Cotabby/App/Coordinators/SuggestionCoordinator.swift	Wires shouldConsumeAcceptKeyProvider to a live three-condition predicate (state == .ready, activeSession != nil, overlayState.isVisible). The [weak self] capture, fail-open default (returns false when self is nil), and init-time placement before any overlay callbacks are all correct.

Sequence Diagram

sequenceDiagram
    participant User
    participant macOS
    participant ObserverTap as Observer Tap (head, listen-only)
    participant Coordinator as SuggestionCoordinator
    participant AcceptTap as Accept Tap (tail, active)
    participant Chrome

    User->>macOS: keyDown (accept key)
    macOS->>ObserverTap: event delivered (1st)
    ObserverTap->>Coordinator: classify → onEvent(.acceptance)
    Coordinator->>Coordinator: acceptSuggestion()
    Note over Coordinator: Guards: session≠nil, state==.ready, overlay visible
    Coordinator->>Coordinator: insert suggestion text
    Coordinator->>Coordinator: hideOverlay → destroyAcceptTap()
    ObserverTap-->>macOS: passUnretained (always)

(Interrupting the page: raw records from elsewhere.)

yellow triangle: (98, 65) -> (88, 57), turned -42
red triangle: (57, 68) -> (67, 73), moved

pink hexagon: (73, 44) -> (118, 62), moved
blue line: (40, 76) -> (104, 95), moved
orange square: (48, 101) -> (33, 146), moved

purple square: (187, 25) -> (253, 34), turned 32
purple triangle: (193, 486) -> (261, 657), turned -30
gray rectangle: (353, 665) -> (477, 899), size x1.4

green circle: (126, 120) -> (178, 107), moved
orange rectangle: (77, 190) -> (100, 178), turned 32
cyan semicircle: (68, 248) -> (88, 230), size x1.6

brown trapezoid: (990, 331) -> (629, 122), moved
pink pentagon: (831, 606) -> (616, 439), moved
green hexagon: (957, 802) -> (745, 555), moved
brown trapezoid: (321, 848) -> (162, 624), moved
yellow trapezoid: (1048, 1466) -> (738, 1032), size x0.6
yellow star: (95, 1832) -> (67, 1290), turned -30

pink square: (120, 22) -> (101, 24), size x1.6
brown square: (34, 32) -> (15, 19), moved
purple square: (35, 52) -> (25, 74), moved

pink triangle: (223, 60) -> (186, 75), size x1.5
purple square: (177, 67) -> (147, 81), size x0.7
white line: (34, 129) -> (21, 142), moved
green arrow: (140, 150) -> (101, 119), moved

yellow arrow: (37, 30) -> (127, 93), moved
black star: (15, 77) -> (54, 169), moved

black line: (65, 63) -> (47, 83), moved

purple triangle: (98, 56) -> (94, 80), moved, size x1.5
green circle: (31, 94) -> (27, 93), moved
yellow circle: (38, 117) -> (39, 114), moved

    macOS->>AcceptTap: event delivered (2nd)
    Note over AcceptTap: Layer 1: isBarePrintable?
    alt "isBarePrintable == true"
        AcceptTap-->>macOS: passUnretained (key NOT consumed)
        macOS->>Chrome: key delivered
    else "isBarePrintable == false"
        Note over AcceptTap: Layer 2: shouldConsumeAcceptKeyProvider()
        alt session ready + active + overlay visible
            AcceptTap-->>macOS: nil (key consumed)
        else any condition false
            AcceptTap-->>macOS: passUnretained (key NOT consumed)
            macOS->>Chrome: key delivered
        end
    end

Loading

_{Reviews (1): Last reviewed commit: "Fail-open accept tap: never consume bare..." | Re-trigger Greptile}

Greptile also left 2 inline comments on this PR.

[greptile-apps]

Double-action when a bare-printable binding matches an active session

Layer 1 prevents the accept tap from consuming the key, but it cannot prevent the observer tap (which fires first, at the head) from having already classified the same keystroke as .acceptance/.fullAcceptance and driven the full acceptance flow through acceptSuggestion. When a session is active, acceptSuggestion inserts the suggestion text and calls hideOverlay — all before the accept tap even runs. Layer 1 then passes the key through to Chrome.

Concrete failure: user binds bare a, types a with a visible suggestion. The observer fires, acceptSuggestion succeeds and inserts the AI text. Then the accept tap fires: isBarePrintable is true, so a also reaches Chrome. The user sees the suggestion text plus a literal a appended.

The fix would be to also guard classify() (or handleObserverTap) so that it does not emit .acceptance/.fullAcceptance when the binding is a bare printable — or to gate acceptCurrentSuggestion/acceptEntireSuggestion on shouldConsumeAcceptKeyProvider() directly.

[greptile-apps]

Layer 2 reads overlayState that was updated by the observer callback for the same event

The observer tap fires first (head-inserted), potentially drives a successful acceptance that calls hideOverlay() → setAcceptInterceptionActive(false) → destroyAcceptTap(), and returns. overlayState is now .hidden. When the accept tap fires next, shouldConsumeAcceptKeyProvider() reads self.overlayState.isVisible = false and returns false, passing the accept key through.

Whether this actually regresses the happy path (Tab/⌃Tab) depends on whether CFMachPortInvalidate prevents the accept tap from being invoked at all for the in-flight event. If the callback is not invoked after invalidation, this is benign; if it is, every successful acceptance would also deliver the accept key to the focused app. The PR's test 4 claim ("keystroke does not reach the host") should be validated against a case where the accept tap is still installed (i.e., where destroyAcceptTap is NOT called during the observer callback).